Single Member Company
A sole person, whether natural or legal, can form or become a single member limited liability company. The Regulations further provide that, subject to certain modifications, all the provisions of the Companies Act 2014 which apply to private companies limited by shares will apply to single member companies.
For instance, the sole member, if he so decides, can dispense with the holding of General Meetings, including Annual General Meeting (AGM’s). However, certain notifications laid down in the regulations will have to be made. Also the Report and Accounts that would normally be laid before the AGM of a company will still need to be prepared and forwarded to the member.
Formation of a Single Member Company – One person may, by subscribing his name to a memorandum of association and otherwise complying with the requirements of the Companies Act 2014 and these Regulations relating to registration, form an incorporated company being a private company limited by shares.
As with a multi member company a single member company is required to have a minimum of 2 directors at all times.
Changing to a single member company
A private company limited by shares registered with two or more subscribers to its memorandum of association, in accordance with the Companies Act may become a single member company, on such date as the number of members is reduced to one and all the shares in the company are registered in the name of a sole person. Particulars of this change should be notified to the Registrar of Companies within 28 days after the date on which the number of members is reduced to one. The shares transferred will be recorded with the Revenue Commissioners.
Changing from a single member company
A company which is incorporated as or becomes a single member company, in accordance with the Companies Act and these Regulations, shall cease to be a single member company on such date as the number of members increases to more than one. Particulars of this change should be notified to the Registrar within 28 days after the date when the number of members is increased to more than one.
Single Member companies continue to require two directors.
General meetings
All power exercisable by a company in general meetings under the Companies Act 2014 shall, be exercisable in the case of a single member company, by the sole member without the need to hold a meeting.
Any matter required to be done, decided by the company in general meeting or decided by resolution are satisfied, in the case of a single member company, by decision of the member which is drawn up in writing and notified to the company. These notifications/resolutions must be recorded by the company and retained in book form or other suitable means. Resolutions to which the Companies Act 2014 applies shall be notified to the Registrar within 15 days.
Meetings will be required for matters concerning the removal of an auditor, for non appointment of an auditor etc.
Annual general meetings
The sole member of a single member company may decide to dispense with the holding of an AGM. The decision shall have effect for the year in which the decision is made and subsequent year but shall not effect any liability already incurred by reason of default in holding an AGM.
It is open to the sole member or the auditor of the company to require the holding of an AGM in a particular year by notice to the company not later than 3 months before the end of the year.
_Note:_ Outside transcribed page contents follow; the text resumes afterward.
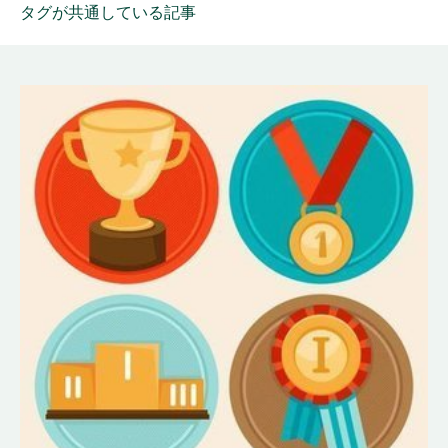
タグが共通している記事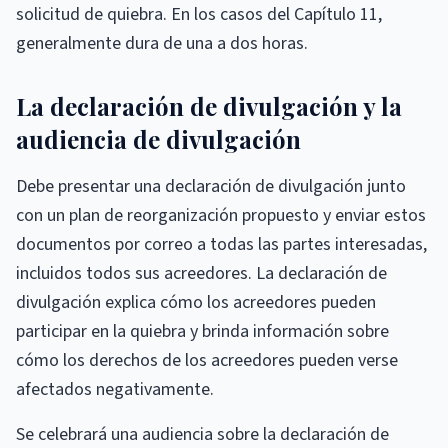
solicitud de quiebra. En los casos del Capítulo 11,
generalmente dura de una a dos horas.
La declaración de divulgación y la
audiencia de divulgación
Debe presentar una declaración de divulgación junto
con un plan de reorganización propuesto y enviar estos
documentos por correo a todas las partes interesadas,
incluidos todos sus acreedores. La declaración de
divulgación explica cómo los acreedores pueden
participar en la quiebra y brinda información sobre
cómo los derechos de los acreedores pueden verse
afectados negativamente.
Se celebrará una audiencia sobre la declaración de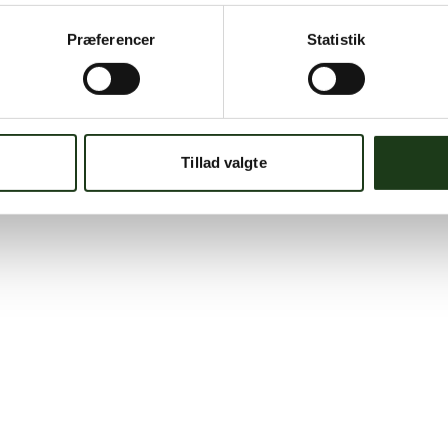
Præferencer
Statistik
Tillad valgte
If such a notice is given then the provisions of the Companies Act 2014 apply in respect of the calling of the meeting.
Where a decision to dispense with the holding of AGM’s for a single member company is in force then the requirements in the main Act to lay Balance Sheet, Profit and Loss Accounts, Directors Report and Auditors Report before an AGM shall be satisfied where the accounts and reports are sent to the sole member.
The appropriate date for a company formed as single member company or a private company which becomes a single member company and takes a decision not to hold an AGM before the first AGM is due, the last date of the month in which the anniversary of its formation falls is the appropriate date.
For all other single member companies the appropriate date is the last date of the month in which the anniversary of the last AGM was held falls.